Der Eintritt der US-Versicherer hatte zudem offenbar einen stimulierenden Effekt auf die Entwicklung neuer Angebote. Aetna Life beispielsweise plant eine Krankenversicherung für arbeitsunfähige Menschen und Rentner. "Das sind die Leute, die medizinische Hilfe am nötigsten haben, doch hat leider bislang kein taiwanesischer Versicherer eine entsprechende Versicherung angeboten", erklärt Shao von Aetna. Das Unternehmen will auch eine Universal-Lebensversicherung einführen, ein Angebot, das zugleich Lebensversicherung und Kapitalanlage ist.

Trotz all der Belebung, die sie in den Markt gebracht haben, schreiben noch immer fast alle amerikanischen Versicherungsunternehmen, seien es nun Lebens- oder Eigentumsversicherer, Verluste. Aber nach Aussage von Shao ist das nichts Ungewöhnliches. "Im Anfangsstadium lassen sich rote Zahlen einfach nicht vermeiden, weil man viele Ausgaben machen muß, die mit der Startphase zusammenhängen", erklärt er. "Die Kosten für die Einstellung und Einarbeitung von Personal sind in diesem Zeitraum besonders hoch."

Die fünf amerikanischen Eigentumsversicherer verlieren aus einem weiteren Grund Geld: Die Verluste bei Feuer- und anderen Industrieversicherungen wachsen, da im Zusammenhang mit der abflauenden Wirtschaftslage eine zunehmende Zahl von Unternehmen scheitert und deshalb das Beitragsaufkommen schrumpft.

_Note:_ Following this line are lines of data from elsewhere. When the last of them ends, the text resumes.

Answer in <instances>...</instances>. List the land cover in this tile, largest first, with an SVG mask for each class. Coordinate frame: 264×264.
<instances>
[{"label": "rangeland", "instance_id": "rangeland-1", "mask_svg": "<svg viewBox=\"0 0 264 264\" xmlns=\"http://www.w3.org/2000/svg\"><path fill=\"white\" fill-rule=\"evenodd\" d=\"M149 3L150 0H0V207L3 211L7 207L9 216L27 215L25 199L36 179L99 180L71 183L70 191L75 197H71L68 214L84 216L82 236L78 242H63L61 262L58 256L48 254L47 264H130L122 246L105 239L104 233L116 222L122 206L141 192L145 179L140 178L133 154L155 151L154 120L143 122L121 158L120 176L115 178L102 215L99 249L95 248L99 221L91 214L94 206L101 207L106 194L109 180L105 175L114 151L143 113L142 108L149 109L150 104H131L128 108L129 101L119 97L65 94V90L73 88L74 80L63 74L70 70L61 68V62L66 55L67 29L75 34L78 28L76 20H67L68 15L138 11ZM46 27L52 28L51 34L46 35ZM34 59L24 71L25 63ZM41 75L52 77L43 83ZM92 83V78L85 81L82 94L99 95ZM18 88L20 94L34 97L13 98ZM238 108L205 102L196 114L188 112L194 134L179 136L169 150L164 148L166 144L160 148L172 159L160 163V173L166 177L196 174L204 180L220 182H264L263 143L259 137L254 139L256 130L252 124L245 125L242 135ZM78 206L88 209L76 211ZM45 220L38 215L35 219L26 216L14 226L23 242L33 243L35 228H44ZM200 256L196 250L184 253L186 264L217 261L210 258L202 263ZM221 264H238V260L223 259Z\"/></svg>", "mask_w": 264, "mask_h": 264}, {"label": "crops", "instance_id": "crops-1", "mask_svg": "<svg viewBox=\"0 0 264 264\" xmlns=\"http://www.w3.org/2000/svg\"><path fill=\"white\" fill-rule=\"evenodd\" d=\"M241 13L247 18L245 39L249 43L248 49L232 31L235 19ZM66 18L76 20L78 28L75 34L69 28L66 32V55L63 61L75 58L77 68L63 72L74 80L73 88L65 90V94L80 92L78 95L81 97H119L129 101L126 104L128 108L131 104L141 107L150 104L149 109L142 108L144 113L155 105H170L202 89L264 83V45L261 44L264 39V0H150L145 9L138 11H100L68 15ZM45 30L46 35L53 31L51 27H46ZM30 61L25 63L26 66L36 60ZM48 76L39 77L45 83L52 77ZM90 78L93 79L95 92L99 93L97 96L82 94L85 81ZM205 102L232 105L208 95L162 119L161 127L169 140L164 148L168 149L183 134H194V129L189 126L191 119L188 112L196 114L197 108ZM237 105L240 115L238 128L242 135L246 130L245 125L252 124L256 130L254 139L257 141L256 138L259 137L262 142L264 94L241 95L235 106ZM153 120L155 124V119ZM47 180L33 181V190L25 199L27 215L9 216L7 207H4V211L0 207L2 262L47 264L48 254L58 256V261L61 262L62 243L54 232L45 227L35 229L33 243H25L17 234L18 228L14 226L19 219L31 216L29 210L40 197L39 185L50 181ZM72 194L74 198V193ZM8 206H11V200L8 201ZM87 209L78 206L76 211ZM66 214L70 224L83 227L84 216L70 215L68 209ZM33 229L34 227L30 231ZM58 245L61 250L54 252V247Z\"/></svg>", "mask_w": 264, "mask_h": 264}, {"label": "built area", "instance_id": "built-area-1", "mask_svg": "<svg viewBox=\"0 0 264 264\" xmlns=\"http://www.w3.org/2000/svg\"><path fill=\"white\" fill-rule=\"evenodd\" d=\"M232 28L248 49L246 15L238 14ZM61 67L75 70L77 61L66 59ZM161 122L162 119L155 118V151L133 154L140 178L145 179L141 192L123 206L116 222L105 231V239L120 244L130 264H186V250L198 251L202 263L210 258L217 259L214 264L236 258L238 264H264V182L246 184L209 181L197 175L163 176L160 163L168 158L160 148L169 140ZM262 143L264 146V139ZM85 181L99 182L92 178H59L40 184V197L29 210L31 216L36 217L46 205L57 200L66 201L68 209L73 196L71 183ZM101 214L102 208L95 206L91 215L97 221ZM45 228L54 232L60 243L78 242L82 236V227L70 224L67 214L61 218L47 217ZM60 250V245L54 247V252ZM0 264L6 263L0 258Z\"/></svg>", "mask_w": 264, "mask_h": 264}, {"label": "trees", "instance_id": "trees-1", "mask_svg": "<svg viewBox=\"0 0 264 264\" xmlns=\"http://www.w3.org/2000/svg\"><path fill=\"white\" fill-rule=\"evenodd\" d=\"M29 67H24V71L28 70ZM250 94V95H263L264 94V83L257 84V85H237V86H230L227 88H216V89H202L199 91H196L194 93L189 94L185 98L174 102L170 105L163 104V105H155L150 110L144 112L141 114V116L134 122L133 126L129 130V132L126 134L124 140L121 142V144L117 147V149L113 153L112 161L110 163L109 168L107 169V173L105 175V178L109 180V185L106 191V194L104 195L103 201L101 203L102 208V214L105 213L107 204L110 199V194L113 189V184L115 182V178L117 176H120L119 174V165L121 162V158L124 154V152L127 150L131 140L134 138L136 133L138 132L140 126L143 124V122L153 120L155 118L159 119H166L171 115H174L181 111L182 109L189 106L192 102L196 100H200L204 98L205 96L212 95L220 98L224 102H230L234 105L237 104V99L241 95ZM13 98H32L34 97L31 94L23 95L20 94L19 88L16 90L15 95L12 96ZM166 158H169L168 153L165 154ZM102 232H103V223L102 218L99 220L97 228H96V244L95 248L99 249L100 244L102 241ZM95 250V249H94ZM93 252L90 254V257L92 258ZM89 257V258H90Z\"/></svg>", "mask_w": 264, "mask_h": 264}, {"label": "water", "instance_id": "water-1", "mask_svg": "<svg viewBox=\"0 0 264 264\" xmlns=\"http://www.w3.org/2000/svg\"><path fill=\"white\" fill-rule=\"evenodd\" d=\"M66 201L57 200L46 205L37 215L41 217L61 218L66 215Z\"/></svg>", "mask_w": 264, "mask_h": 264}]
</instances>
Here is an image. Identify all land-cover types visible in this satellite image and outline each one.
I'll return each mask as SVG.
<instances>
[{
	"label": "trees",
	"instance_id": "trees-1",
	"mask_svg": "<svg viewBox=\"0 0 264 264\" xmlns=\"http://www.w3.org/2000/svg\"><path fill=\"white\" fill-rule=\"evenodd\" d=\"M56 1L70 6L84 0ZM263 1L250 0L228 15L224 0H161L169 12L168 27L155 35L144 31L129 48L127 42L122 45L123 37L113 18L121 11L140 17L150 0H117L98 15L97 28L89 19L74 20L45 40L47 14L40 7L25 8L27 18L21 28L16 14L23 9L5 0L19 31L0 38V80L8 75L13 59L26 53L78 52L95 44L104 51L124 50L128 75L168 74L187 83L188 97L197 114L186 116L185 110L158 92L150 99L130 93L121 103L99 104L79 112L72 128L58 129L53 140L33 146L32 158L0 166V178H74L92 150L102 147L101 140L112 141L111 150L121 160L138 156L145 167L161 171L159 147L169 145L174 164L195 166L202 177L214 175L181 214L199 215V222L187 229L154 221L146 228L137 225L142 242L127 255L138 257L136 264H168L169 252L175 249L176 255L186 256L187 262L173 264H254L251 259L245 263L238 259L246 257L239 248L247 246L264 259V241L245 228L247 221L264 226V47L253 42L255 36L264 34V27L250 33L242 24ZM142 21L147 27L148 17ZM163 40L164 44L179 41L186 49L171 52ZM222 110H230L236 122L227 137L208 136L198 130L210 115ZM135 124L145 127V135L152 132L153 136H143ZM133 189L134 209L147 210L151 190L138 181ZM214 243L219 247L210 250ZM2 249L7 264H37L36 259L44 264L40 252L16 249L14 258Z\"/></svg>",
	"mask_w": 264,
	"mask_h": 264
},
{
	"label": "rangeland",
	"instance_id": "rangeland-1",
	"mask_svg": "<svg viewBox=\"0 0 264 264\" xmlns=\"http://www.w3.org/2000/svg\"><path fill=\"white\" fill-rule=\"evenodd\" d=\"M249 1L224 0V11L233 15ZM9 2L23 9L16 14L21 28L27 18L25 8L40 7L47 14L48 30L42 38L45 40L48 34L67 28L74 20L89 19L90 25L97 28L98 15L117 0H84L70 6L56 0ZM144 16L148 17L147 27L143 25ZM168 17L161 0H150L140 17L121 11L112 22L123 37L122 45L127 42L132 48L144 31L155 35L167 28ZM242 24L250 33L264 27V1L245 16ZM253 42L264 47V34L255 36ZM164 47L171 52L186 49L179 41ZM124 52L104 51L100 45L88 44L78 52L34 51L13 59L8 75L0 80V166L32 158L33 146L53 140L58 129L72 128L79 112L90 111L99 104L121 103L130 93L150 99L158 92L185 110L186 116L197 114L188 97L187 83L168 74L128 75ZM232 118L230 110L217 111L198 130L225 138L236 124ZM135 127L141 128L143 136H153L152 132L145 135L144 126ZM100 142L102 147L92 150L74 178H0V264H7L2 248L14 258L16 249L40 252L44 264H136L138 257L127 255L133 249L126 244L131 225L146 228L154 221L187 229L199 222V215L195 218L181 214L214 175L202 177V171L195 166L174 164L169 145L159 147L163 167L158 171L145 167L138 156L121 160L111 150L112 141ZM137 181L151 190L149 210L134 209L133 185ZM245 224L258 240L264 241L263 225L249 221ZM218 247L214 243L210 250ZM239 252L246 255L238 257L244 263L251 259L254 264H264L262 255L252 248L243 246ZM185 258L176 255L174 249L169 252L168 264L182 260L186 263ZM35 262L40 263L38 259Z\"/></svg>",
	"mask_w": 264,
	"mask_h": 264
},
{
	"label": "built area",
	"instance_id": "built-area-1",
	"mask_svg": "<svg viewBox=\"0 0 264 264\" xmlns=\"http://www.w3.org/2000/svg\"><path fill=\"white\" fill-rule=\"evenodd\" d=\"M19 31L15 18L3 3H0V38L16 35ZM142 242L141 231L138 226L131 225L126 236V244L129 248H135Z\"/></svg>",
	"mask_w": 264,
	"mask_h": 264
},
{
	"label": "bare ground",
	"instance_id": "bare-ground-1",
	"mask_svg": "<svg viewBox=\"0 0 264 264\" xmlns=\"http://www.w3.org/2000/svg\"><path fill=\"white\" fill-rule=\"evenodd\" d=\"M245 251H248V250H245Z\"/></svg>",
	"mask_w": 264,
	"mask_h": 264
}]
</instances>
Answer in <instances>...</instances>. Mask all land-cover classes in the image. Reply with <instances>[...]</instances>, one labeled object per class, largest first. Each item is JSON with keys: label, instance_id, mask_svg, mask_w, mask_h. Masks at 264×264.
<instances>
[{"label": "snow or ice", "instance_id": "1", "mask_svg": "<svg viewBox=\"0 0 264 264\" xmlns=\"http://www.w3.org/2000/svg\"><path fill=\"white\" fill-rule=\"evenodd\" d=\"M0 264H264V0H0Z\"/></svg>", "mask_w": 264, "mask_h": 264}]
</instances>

Einer leitenden Angestellten der Taipeier Niederlassung der US-Firma Continental Insurance zufolge ist das Versicherungsgeschäft trotz hohen Marktpotentials in Taiwan schwierig, wenn man vom Bereich der Lebensversicherungen absieht. Sie verweist auf die beinharte Konkurrenz, zum Beispiel bei den Rückvergütungen und Kürzungen der Beiträge, die zu den besonders hohen Verlustspannen hinzukommen. Sie räumt ein, daß die meisten US-Eigentumsversicherer den taiwanesischen Markt noch nicht wirklich durchdrungen hätten. Im Augenblick sind sie noch immer auf die Unterstützung von ihren amerikanischen Zentralen oder von anderen ausländischen Firmen, die auf Taiwan operieren, angewiesen.